:: Task requirements ::
Transcribe the lines below verbatim, skipping the images.

**** Given information ****

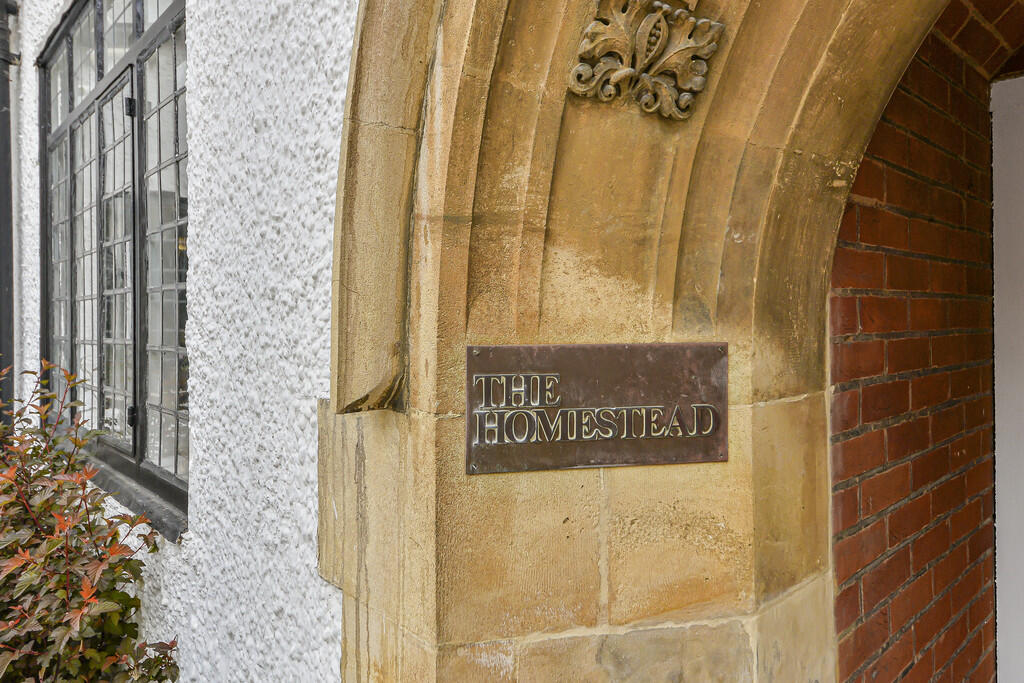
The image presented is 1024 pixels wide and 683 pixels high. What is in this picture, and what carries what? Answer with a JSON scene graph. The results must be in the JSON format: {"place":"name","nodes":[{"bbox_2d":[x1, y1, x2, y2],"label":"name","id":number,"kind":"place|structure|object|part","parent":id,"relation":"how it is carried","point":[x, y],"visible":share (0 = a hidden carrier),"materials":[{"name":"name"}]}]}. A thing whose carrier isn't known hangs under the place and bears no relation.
{"place":"outdoors","nodes":[
{"label":"outdoors","id":0,"kind":"place"},
{"bbox_2d":[4,0,353,682],"label":"white wall","id":1,"kind":"structure","parent":0,"point":[309,411],"materials":[{"name":"white paint"}]},
{"bbox_2d":[0,0,18,419],"label":"drainpipe","id":2,"kind":"object","parent":1,"relation":"attached to","point":[5,112],"visible":0.66,"materials":[{"name":"metal"}]},
{"bbox_2d":[36,0,189,536],"label":"window","id":3,"kind":"structure","parent":1,"relation":"in","point":[135,433],"materials":[{"name":"black"}]},
{"label":"sash","id":4,"kind":"part","parent":3,"relation":"part of","materials":[{"name":"black metal"}]},
{"label":"hinge","id":5,"kind":"part","parent":3,"relation":"part of","materials":[{"name":"black metal"}]},
{"label":"hinge","id":6,"kind":"part","parent":3,"relation":"part of","materials":[{"name":"black metal"}]},
{"label":"sash","id":7,"kind":"part","parent":3,"relation":"part of","materials":[{"name":"black metal"}]},
{"bbox_2d":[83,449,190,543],"label":"window sill","id":8,"kind":"structure","parent":1,"relation":"attached to","point":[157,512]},
{"bbox_2d":[323,2,983,682],"label":"stone archway","id":9,"kind":"object","parent":1,"relation":"attached to","point":[423,526],"visible":0.82,"materials":[{"name":"beige stone"}]},
{"bbox_2d":[465,342,728,473],"label":"plaque","id":10,"kind":"object","parent":9,"relation":"attached to","point":[656,393],"visible":0.97,"materials":[{"name":"brown metal"}]},
{"bbox_2d":[566,0,725,121],"label":"carved ornament","id":11,"kind":"object","parent":9,"relation":"attached to","point":[686,84],"visible":0.96,"materials":[{"name":"brown stone"}]},
{"bbox_2d":[829,0,1023,682],"label":"brick wall","id":12,"kind":"structure","parent":0,"point":[840,646],"materials":[{"name":"red brick"}]},
{"bbox_2d":[990,74,1023,682],"label":"white door","id":13,"kind":"structure","parent":12,"relation":"in","point":[998,576],"materials":[{"name":"white paint"}]},
{"label":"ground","id":14,"kind":"structure","parent":0},
{"bbox_2d":[0,358,180,682],"label":"shrub","id":15,"kind":"object","parent":14,"relation":"on","point":[25,526],"visible":0.98,"materials":[{"name":"green plant"}]}
]}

****

:: Finished task ::
The image presented is 1024 pixels wide and 683 pixels high. What is in this picture, and what carries what? Answer with a JSON scene graph. The results must be in the JSON format: {"place":"name","nodes":[{"bbox_2d":[x1, y1, x2, y2],"label":"name","id":number,"kind":"place|structure|object|part","parent":id,"relation":"how it is carried","point":[x, y],"visible":share (0 = a hidden carrier),"materials":[{"name":"name"}]}]}. A thing whose carrier isn't known hangs under the place and bears no relation.
{"place":"outdoors","nodes":[
{"label":"outdoors","id":0,"kind":"place"},
{"bbox_2d":[4,0,353,682],"label":"white wall","id":1,"kind":"structure","parent":0,"point":[309,411],"materials":[{"name":"white paint"}]},
{"bbox_2d":[0,0,18,419],"label":"drainpipe","id":2,"kind":"object","parent":1,"relation":"attached to","point":[5,112],"visible":0.66,"materials":[{"name":"metal"}]},
{"bbox_2d":[36,0,189,536],"label":"window","id":3,"kind":"structure","parent":1,"relation":"in","point":[135,433],"materials":[{"name":"black"}]},
{"label":"sash","id":4,"kind":"part","parent":3,"relation":"part of","materials":[{"name":"black metal"}]},
{"label":"hinge","id":5,"kind":"part","parent":3,"relation":"part of","materials":[{"name":"black metal"}]},
{"label":"hinge","id":6,"kind":"part","parent":3,"relation":"part of","materials":[{"name":"black metal"}]},
{"label":"sash","id":7,"kind":"part","parent":3,"relation":"part of","materials":[{"name":"black metal"}]},
{"bbox_2d":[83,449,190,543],"label":"window sill","id":8,"kind":"structure","parent":1,"relation":"attached to","point":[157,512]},
{"bbox_2d":[323,2,983,682],"label":"stone archway","id":9,"kind":"object","parent":1,"relation":"attached to","point":[423,526],"visible":0.82,"materials":[{"name":"beige stone"}]},
{"bbox_2d":[465,342,728,473],"label":"plaque","id":10,"kind":"object","parent":9,"relation":"attached to","point":[656,393],"visible":0.97,"materials":[{"name":"brown metal"}]},
{"bbox_2d":[566,0,725,121],"label":"carved ornament","id":11,"kind":"object","parent":9,"relation":"attached to","point":[686,84],"visible":0.96,"materials":[{"name":"brown stone"}]},
{"bbox_2d":[829,0,1023,682],"label":"brick wall","id":12,"kind":"structure","parent":0,"point":[840,646],"materials":[{"name":"red brick"}]},
{"bbox_2d":[990,74,1023,682],"label":"white door","id":13,"kind":"structure","parent":12,"relation":"in","point":[998,576],"materials":[{"name":"white paint"}]},
{"label":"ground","id":14,"kind":"structure","parent":0},
{"bbox_2d":[0,358,180,682],"label":"shrub","id":15,"kind":"object","parent":14,"relation":"on","point":[25,526],"visible":0.98,"materials":[{"name":"green plant"}]}
]}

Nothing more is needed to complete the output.